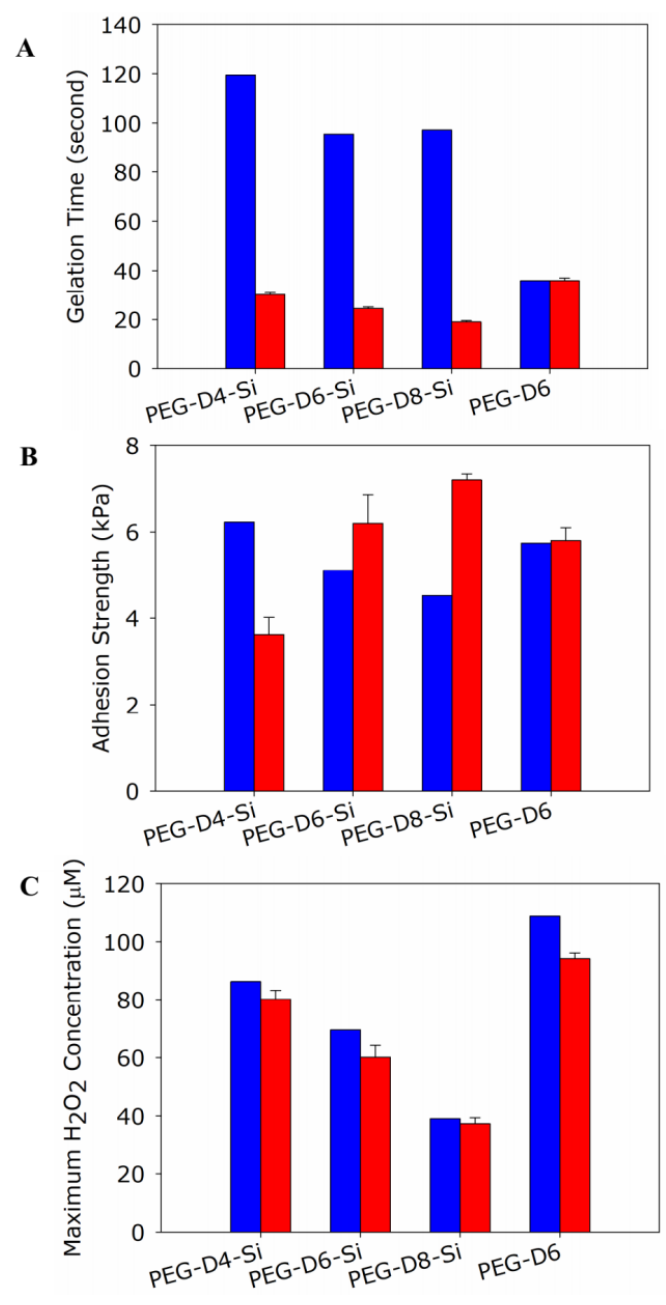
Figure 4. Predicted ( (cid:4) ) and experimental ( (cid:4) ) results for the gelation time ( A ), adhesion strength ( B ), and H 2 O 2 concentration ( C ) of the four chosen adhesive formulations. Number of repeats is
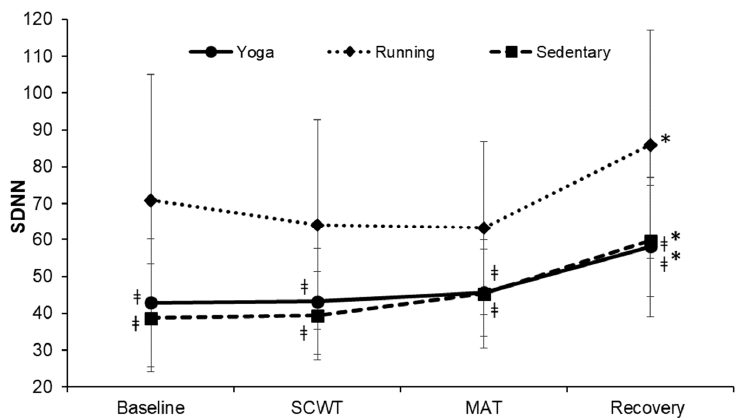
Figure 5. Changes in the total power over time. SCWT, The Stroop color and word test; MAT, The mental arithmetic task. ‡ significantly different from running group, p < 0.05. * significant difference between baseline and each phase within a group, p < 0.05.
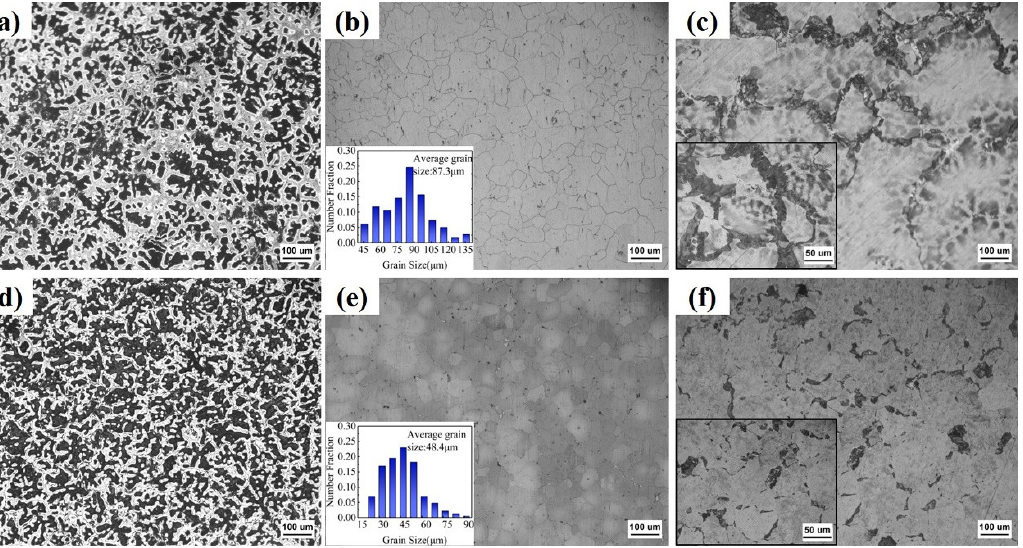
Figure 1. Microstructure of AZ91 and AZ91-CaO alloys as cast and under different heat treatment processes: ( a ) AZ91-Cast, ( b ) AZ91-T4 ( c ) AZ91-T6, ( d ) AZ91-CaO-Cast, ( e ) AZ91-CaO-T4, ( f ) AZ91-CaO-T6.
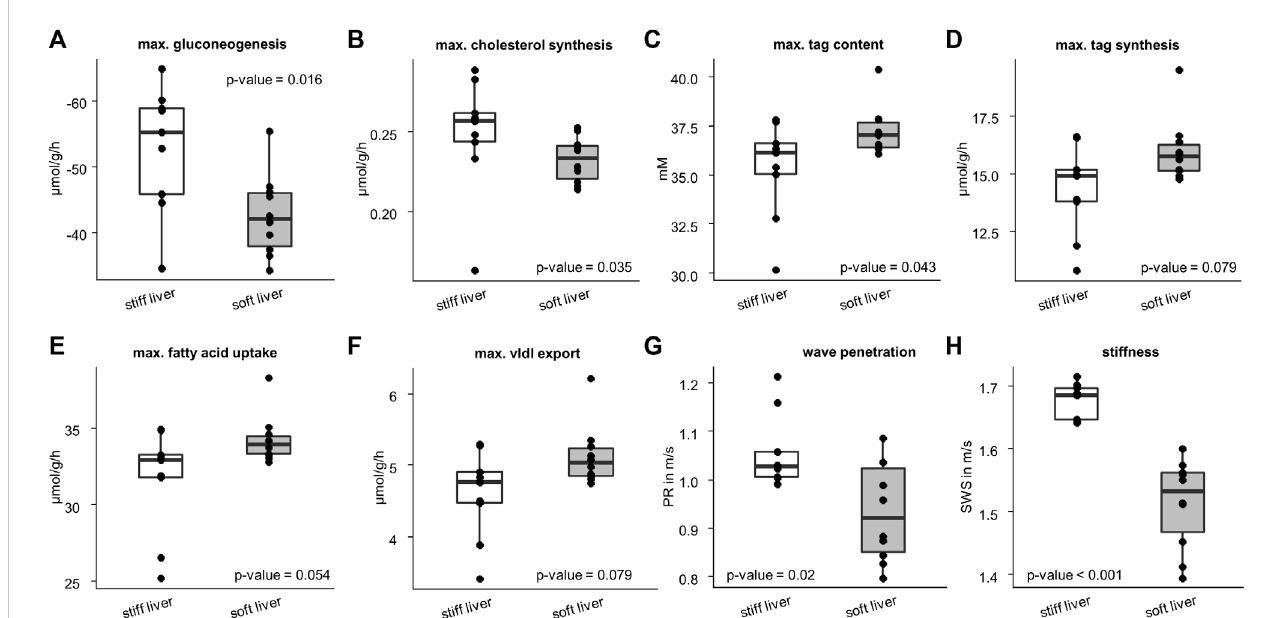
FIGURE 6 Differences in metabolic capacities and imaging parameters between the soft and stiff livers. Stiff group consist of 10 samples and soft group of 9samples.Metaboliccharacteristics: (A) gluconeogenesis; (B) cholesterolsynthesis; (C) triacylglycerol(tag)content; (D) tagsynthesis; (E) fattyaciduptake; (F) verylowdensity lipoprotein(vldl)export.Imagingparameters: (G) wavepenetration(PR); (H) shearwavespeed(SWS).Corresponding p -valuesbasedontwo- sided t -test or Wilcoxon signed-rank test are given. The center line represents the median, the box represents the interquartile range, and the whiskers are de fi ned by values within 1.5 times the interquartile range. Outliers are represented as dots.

__AIM OF THE TASK__.
Without including any picture, write out the material above verbatim.

__EXERCISE RESULT__.
Figure 4. Predicted ( (cid:4) ) and experimental ( (cid:4) ) results for the gelation time ( A ), adhesion strength ( B ), and H 2 O 2 concentration ( C ) of the four chosen adhesive formulations. Number of repeats is
Figure 5. Changes in the total power over time. SCWT, The Stroop color and word test; MAT, The mental arithmetic task. ‡ significantly different from running group, p < 0.05. * significant difference between baseline and each phase within a group, p < 0.05.
Figure 1. Microstructure of AZ91 and AZ91-CaO alloys as cast and under different heat treatment processes: ( a ) AZ91-Cast, ( b ) AZ91-T4 ( c ) AZ91-T6, ( d ) AZ91-CaO-Cast, ( e ) AZ91-CaO-T4, ( f ) AZ91-CaO-T6.
FIGURE 6 Differences in metabolic capacities and imaging parameters between the soft and stiff livers. Stiff group consist of 10 samples and soft group of 9samples.Metaboliccharacteristics: (A) gluconeogenesis; (B) cholesterolsynthesis; (C) triacylglycerol(tag)content; (D) tagsynthesis; (E) fattyaciduptake; (F) verylowdensity lipoprotein(vldl)export.Imagingparameters: (G) wavepenetration(PR); (H) shearwavespeed(SWS).Corresponding p -valuesbasedontwo- sided t -test or Wilcoxon signed-rank test are given. The center line represents the median, the box represents the interquartile range, and the whiskers are de fi ned by values within 1.5 times the interquartile range. Outliers are represented as dots.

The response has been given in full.